__What you have to do__. Exactly the lines from the one holding "Акриловые ванны" to the end of the listing, both ends included, make up the expected answer.
BEGIN
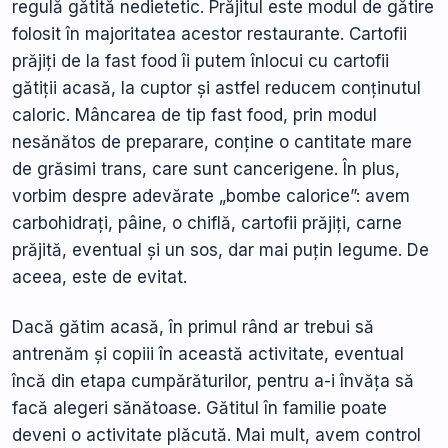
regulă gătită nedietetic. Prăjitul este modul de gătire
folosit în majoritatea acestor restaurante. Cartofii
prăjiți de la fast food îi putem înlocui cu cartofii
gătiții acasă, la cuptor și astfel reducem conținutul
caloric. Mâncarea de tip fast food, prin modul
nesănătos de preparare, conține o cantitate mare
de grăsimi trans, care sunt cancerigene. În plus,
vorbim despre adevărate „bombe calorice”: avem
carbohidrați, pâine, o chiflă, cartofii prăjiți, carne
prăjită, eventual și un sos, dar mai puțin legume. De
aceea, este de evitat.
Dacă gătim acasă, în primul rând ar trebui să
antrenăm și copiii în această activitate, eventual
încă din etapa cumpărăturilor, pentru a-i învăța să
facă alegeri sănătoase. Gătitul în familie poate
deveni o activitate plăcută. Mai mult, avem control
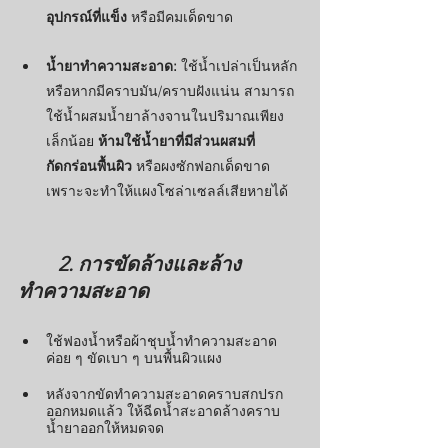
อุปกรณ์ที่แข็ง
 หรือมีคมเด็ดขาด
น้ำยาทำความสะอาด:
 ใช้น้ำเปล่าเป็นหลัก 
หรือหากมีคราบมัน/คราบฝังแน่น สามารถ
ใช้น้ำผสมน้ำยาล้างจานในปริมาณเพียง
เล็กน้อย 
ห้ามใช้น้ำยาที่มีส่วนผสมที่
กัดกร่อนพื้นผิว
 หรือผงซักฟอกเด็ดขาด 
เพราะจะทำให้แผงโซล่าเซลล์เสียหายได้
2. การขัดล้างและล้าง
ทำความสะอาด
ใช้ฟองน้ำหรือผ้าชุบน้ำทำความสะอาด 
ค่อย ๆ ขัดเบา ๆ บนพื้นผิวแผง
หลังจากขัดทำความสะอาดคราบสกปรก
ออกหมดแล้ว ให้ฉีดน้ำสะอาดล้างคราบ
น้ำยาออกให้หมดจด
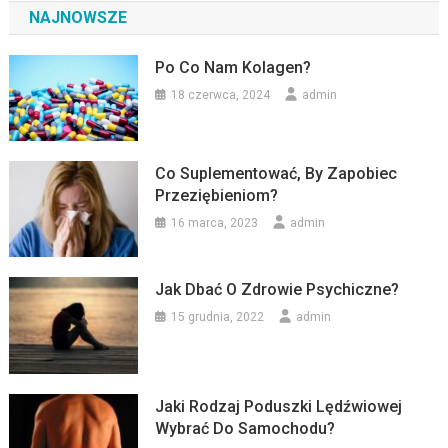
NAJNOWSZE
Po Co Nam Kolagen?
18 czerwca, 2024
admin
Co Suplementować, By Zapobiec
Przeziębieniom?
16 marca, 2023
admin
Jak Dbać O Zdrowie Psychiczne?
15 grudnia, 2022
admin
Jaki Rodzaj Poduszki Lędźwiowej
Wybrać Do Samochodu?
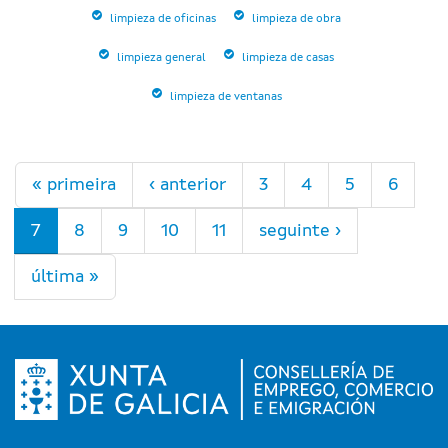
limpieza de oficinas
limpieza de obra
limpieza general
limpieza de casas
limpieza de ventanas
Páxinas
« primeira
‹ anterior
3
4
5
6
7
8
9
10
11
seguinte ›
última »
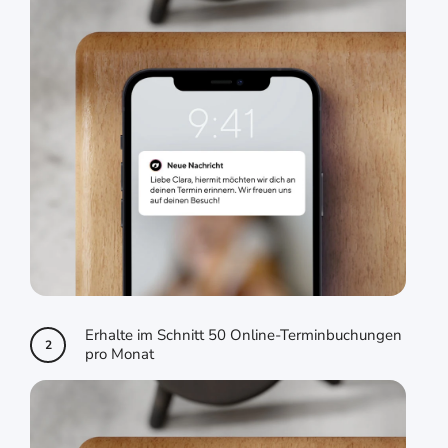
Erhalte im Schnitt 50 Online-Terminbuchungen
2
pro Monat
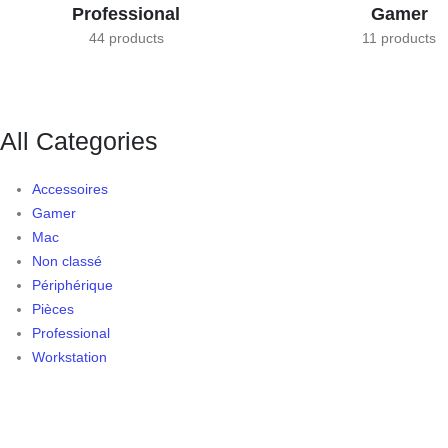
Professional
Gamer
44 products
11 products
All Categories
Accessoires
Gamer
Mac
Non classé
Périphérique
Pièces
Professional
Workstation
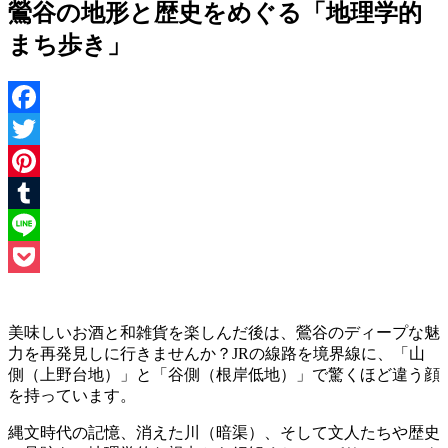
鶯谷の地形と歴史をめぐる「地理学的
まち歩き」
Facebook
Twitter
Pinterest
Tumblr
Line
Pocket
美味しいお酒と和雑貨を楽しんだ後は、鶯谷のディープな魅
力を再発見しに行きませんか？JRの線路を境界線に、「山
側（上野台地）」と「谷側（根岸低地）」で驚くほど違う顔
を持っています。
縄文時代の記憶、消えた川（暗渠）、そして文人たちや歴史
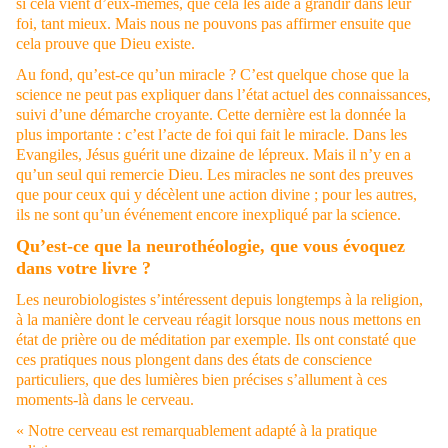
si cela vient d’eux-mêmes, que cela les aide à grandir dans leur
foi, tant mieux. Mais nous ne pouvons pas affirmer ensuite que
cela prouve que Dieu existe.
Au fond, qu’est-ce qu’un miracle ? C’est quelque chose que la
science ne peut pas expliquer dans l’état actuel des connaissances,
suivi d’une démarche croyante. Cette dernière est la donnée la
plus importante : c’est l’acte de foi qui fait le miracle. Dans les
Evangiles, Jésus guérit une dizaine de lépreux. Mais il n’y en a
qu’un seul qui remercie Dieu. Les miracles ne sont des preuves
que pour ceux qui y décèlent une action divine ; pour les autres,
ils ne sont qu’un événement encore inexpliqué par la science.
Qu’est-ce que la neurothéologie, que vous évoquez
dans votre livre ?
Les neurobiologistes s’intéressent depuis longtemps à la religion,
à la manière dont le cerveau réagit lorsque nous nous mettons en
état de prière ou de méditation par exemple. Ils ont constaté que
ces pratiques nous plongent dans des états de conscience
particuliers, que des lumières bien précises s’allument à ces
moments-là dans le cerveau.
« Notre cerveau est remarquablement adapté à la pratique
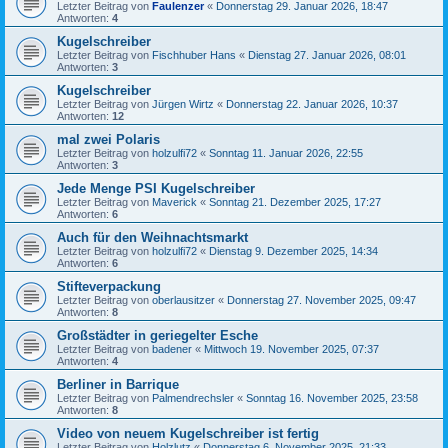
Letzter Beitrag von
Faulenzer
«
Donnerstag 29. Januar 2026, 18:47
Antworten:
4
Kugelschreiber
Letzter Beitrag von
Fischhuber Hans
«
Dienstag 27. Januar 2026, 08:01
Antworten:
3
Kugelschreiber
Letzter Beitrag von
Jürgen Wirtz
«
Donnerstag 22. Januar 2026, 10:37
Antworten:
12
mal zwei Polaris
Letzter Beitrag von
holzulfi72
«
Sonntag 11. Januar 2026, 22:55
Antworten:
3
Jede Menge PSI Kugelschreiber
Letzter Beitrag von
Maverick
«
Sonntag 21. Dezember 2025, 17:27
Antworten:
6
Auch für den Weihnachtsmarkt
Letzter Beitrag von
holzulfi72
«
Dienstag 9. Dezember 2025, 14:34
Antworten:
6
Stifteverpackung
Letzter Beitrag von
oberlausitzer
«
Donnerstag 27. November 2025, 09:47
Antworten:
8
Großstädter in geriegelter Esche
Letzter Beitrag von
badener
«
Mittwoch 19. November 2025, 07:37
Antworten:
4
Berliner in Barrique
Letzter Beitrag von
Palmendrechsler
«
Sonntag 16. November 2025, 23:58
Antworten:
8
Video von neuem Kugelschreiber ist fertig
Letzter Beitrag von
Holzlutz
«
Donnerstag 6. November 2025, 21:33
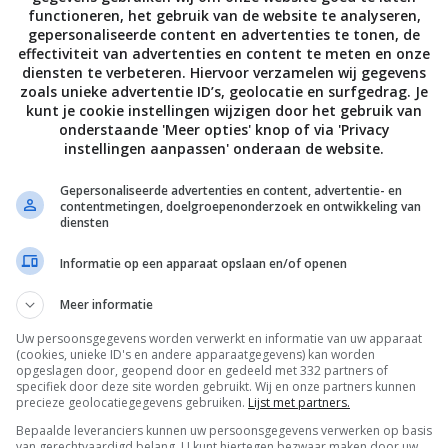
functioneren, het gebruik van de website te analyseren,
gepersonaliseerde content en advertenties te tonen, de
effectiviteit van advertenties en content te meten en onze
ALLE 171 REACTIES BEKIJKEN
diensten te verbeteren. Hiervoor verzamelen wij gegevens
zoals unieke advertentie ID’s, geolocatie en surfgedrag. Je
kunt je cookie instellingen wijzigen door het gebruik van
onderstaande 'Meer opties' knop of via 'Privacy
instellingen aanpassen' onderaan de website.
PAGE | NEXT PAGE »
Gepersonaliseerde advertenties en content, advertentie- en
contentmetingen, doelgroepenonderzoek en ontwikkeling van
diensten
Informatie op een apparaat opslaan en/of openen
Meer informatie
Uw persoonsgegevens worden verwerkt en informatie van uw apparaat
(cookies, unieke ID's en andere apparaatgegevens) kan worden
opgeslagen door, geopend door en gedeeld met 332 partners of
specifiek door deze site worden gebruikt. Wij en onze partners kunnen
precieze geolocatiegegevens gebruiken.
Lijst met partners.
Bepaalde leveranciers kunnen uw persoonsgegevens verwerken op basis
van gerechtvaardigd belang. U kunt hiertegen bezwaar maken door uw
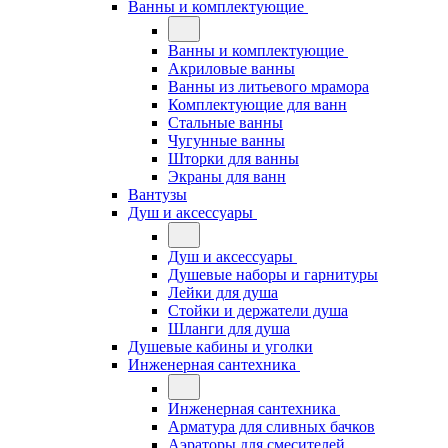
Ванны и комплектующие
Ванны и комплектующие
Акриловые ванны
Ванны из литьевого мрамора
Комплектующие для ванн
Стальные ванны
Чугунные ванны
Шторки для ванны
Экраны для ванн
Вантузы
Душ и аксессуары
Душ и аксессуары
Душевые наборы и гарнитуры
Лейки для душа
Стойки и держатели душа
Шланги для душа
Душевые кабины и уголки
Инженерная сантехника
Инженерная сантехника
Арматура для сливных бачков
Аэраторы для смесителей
END
__Exercise answer__.
Акриловые ванны
Ванны из литьевого мрамора
Комплектующие для ванн
Стальные ванны
Чугунные ванны
Шторки для ванны
Экраны для ванн
Вантузы
Душ и аксессуары
Душ и аксессуары
Душевые наборы и гарнитуры
Лейки для душа
Стойки и держатели душа
Шланги для душа
Душевые кабины и уголки
Инженерная сантехника
Инженерная сантехника
Арматура для сливных бачков
Аэраторы для смесителей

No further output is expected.